Vi è poi il rischio che il termine utilizzato per identificare il marchio diventi generico con l'uso: cominci con l'identificare il bene in sé e non il brand di un bene. Esempi

classici sono il marchio “aspirina”, “cellophane”, “yo-yo”, che sono entrati a far parte del linguaggio comune per indicare un medicinale antinfiammatorio, una qualsiasi pellicola trasparente per il packaging e il famoso giocattolo formato da due coppette unite e un cordino avvolto attorno all'asse. Quando questo accade il marchio non può più essere protetto dalla legge. Scrive Posner (1992) a tal proposito:

If the trademarks owner were allowed to exclude competitors from using the generic term to describe their brands, he would be imposing costs on them. This would be fine if society wanted to give trademark owners a form of monopoly power the better to encourage people to think up catchy marks, but the costs of inventing trademarks, as distinct from the cost of inventing useful products or processes or of writing books, are too low to justify so extensive property right (p. 44).

Permettere che anche l'uso di un termine generico possa essere di esclusiva competenza di un soggetto significa imporre costi alla collettività che non sono contemperati dai bassi costi che l'ideatore di un marchio ha dovuto sopportare. Il fatto che il marchio divenuto generico diventi disponibile, ha tuttavia un “possibile vantaggio sociale”, e cioè mettere “in grado altri venditori di descrivere i loro prodotti senza eccessiva difficoltà (come potrebbe un produttore di yo-yo descrivere il proprio prodotto senza usare la parola “yo-yo”?)” (Shavell, 2004, p. 149).

Vi sono infine costi di amministrazione e applicazione che, secondo Shavell (2004), sono gli unici davvero rilevanti della legge sul marchio. Tali costi riguardano la prevenzione della violazione dell'uso delle marche e la loro pubblicità, che possono tradursi in sforzi e risorse eccessive per rendere noto e far emergere le caratteristiche del prodotto o servizio o evitare che diventi generico. Questi costi rappresentano uno spreco sociale e andrebbero perciò evitati.
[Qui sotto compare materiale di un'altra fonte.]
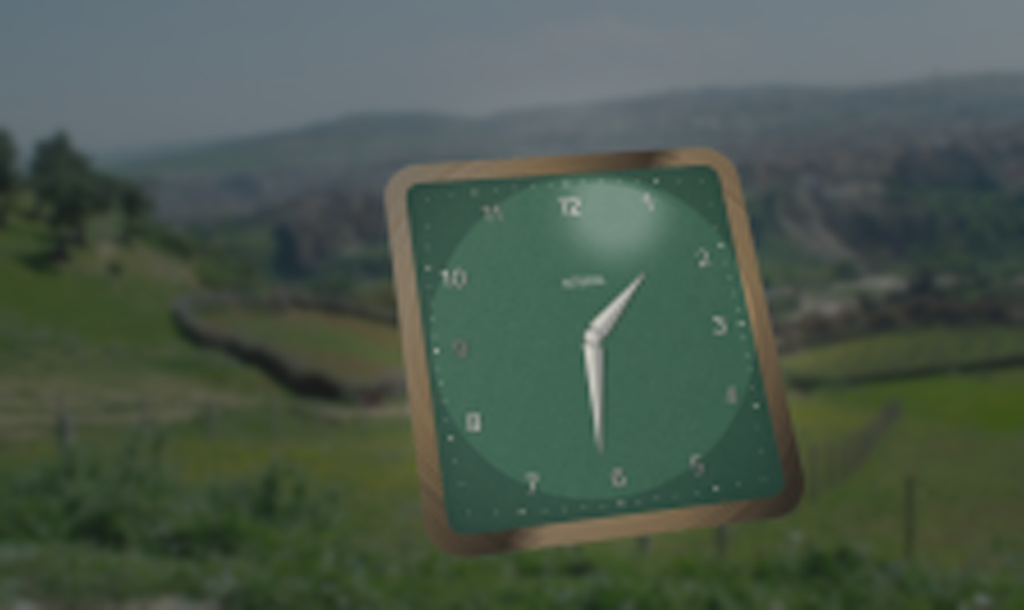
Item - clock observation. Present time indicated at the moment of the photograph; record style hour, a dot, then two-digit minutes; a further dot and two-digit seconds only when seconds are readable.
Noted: 1.31
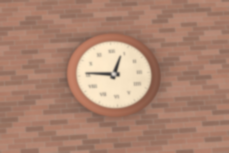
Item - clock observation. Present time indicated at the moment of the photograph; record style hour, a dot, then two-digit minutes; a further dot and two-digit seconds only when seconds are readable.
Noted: 12.46
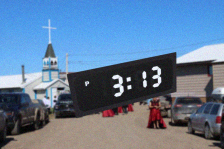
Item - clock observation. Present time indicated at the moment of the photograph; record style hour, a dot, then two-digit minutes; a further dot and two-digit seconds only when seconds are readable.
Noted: 3.13
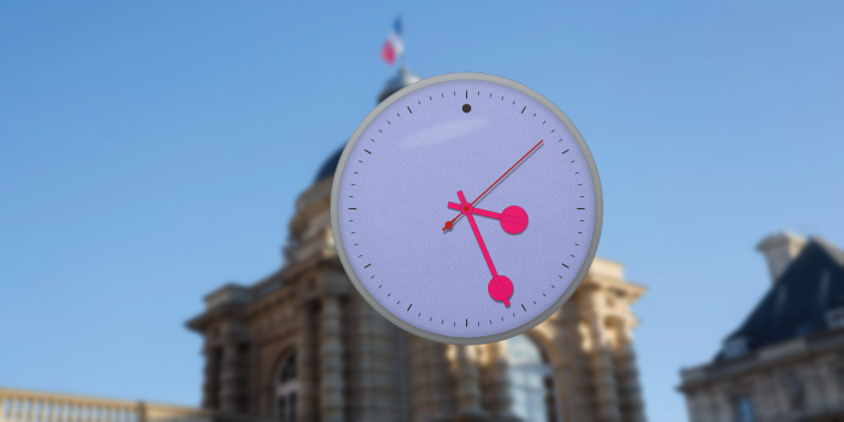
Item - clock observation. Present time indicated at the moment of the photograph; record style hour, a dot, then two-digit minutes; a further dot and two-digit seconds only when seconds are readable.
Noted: 3.26.08
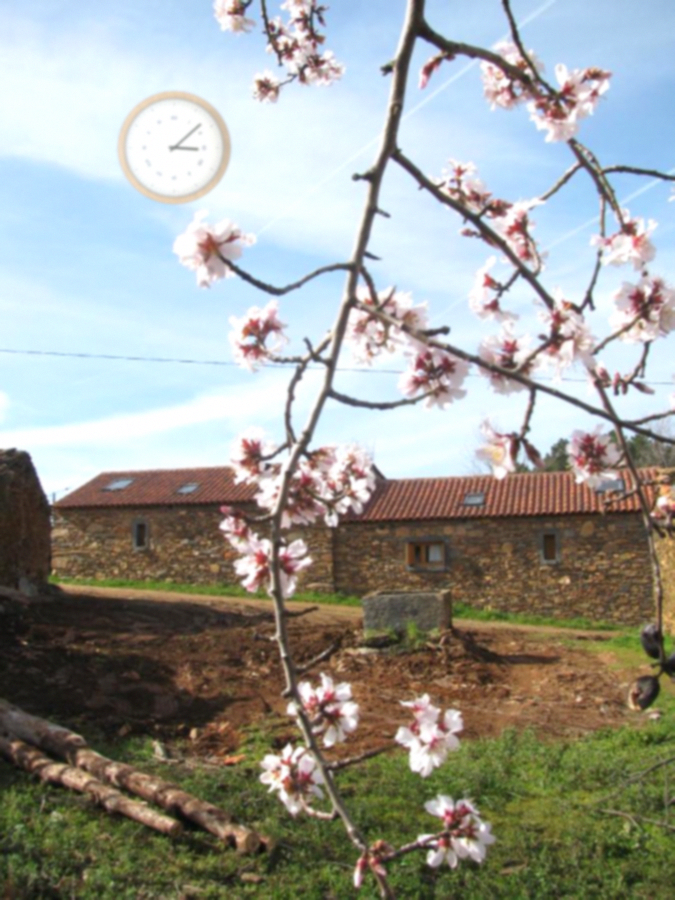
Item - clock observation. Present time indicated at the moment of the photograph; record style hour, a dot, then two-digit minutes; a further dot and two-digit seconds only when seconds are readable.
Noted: 3.08
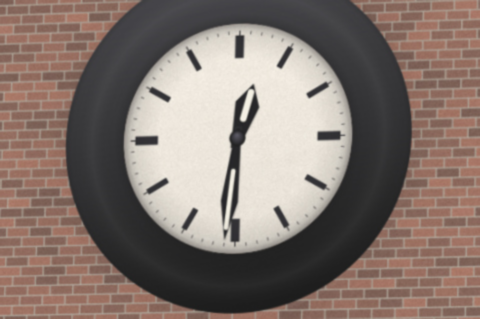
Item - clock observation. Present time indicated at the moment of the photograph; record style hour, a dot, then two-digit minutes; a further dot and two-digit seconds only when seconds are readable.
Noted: 12.31
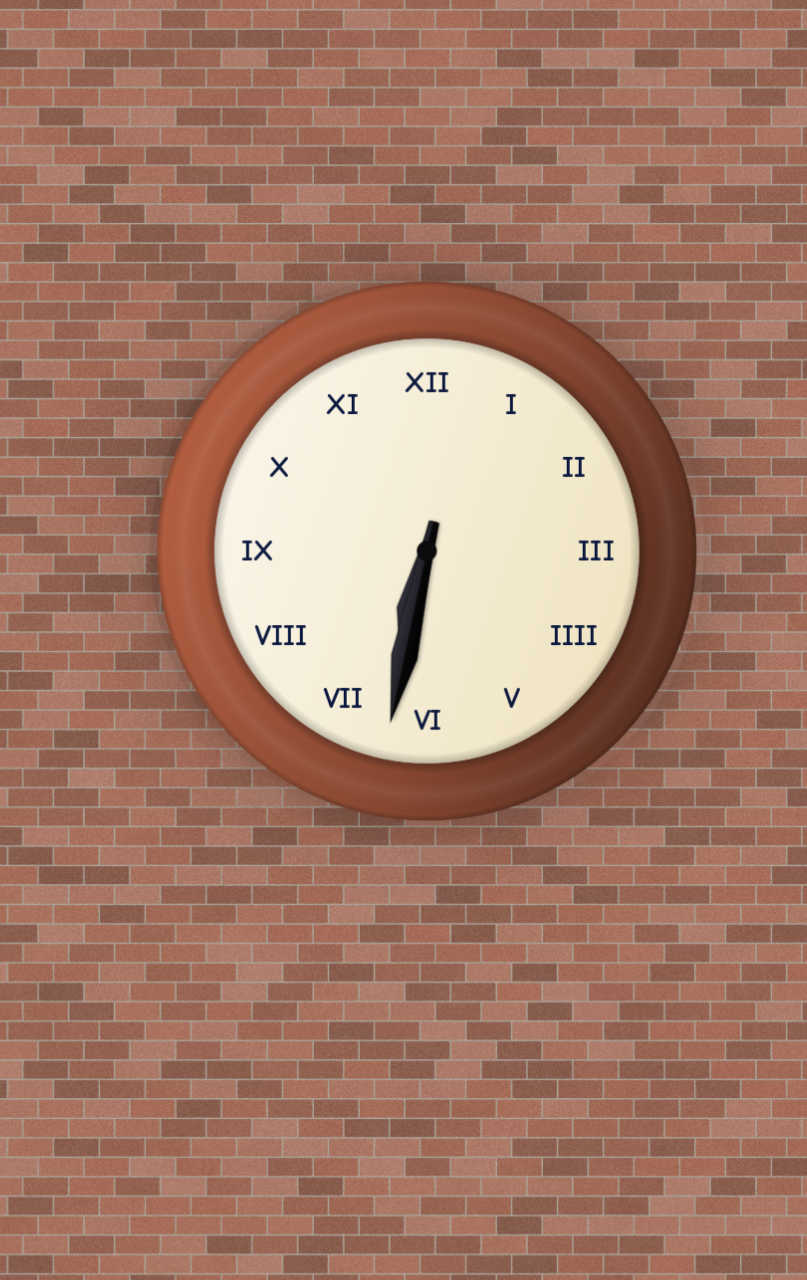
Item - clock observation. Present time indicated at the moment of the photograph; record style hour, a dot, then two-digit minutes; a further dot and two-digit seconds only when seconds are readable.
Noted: 6.32
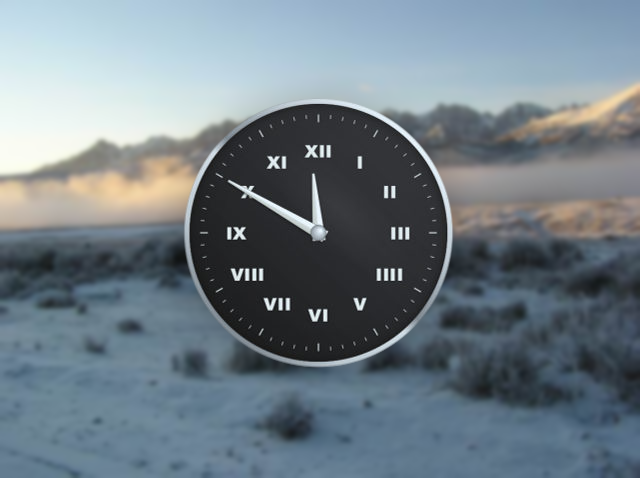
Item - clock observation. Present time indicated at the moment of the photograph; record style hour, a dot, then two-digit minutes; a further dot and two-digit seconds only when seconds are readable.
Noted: 11.50
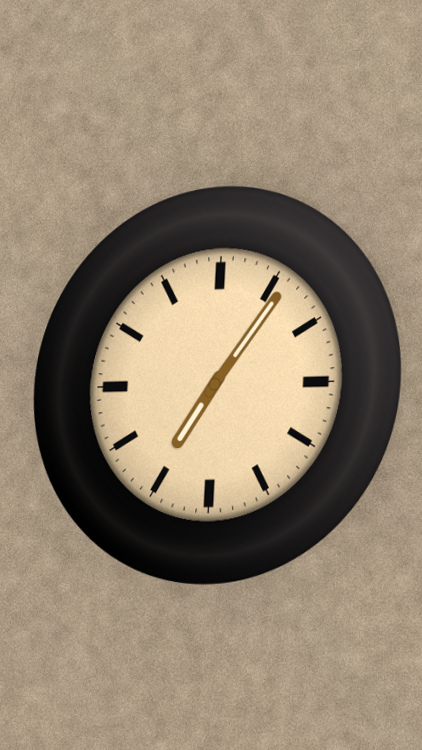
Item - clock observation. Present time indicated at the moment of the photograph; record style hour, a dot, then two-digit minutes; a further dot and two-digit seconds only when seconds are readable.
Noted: 7.06
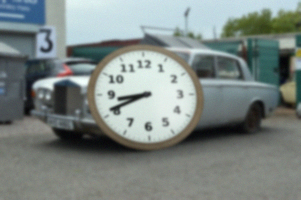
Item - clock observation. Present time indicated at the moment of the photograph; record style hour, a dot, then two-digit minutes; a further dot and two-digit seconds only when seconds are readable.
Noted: 8.41
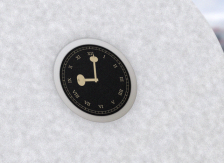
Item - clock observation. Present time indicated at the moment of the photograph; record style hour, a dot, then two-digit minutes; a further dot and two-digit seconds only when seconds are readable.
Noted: 9.01
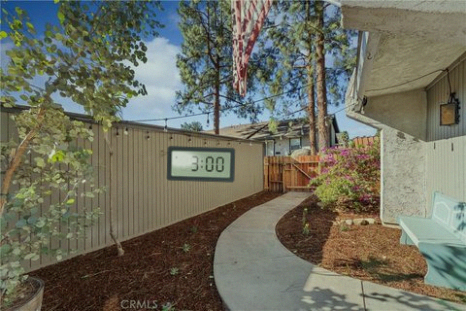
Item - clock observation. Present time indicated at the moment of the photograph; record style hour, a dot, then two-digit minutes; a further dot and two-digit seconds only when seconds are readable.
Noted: 3.00
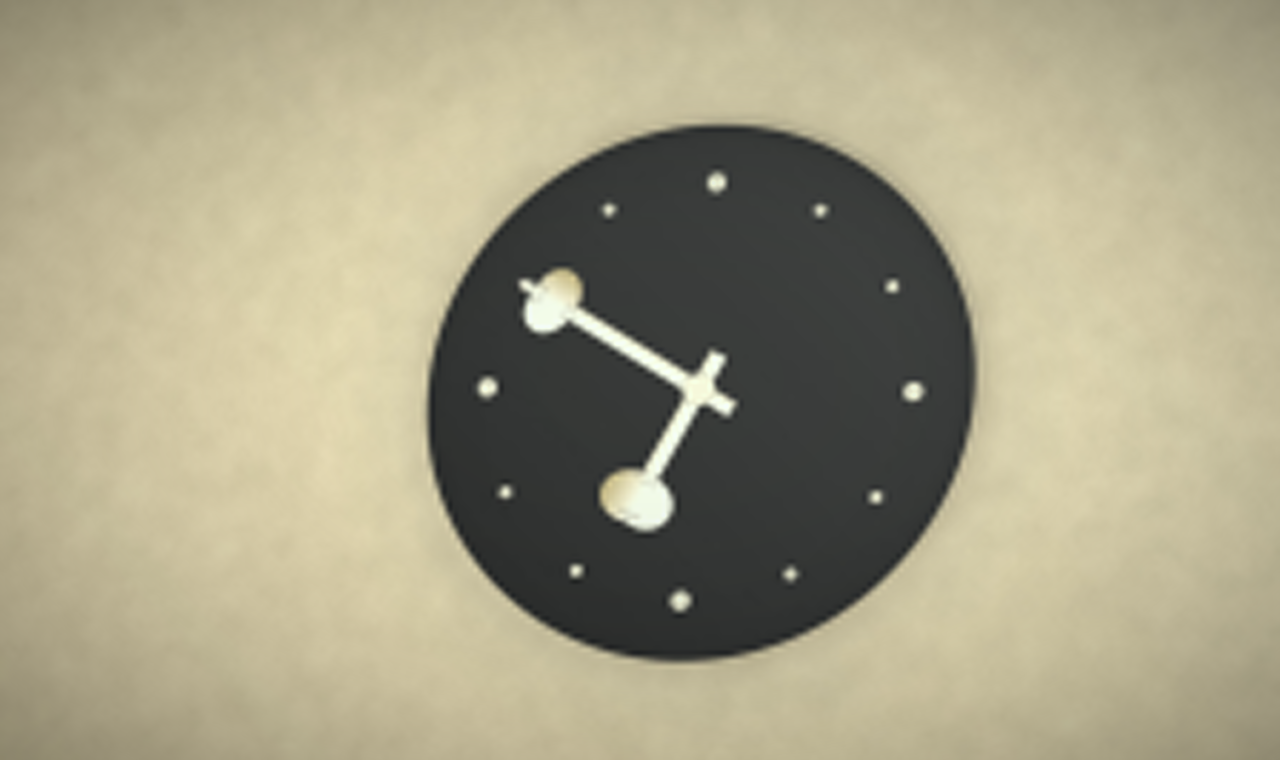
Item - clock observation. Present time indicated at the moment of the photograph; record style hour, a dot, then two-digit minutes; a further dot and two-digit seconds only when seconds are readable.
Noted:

Inoltre “[l]a creazione e l'uso delle marche mette in grado i venditori di creare e di mantenere il potere di mercato oppure di ingannare i clienti circa la qualità del prodotto. Questi problemi, tuttavia, possono essere affrontati direttamente attraverso leggi antitrust e sulla pubblicità ingannevole, così che il livello al quale dovrebbero essere considerati come costi impliciti dei diritti di proprietà sulle marche è attenuato” (p. 146).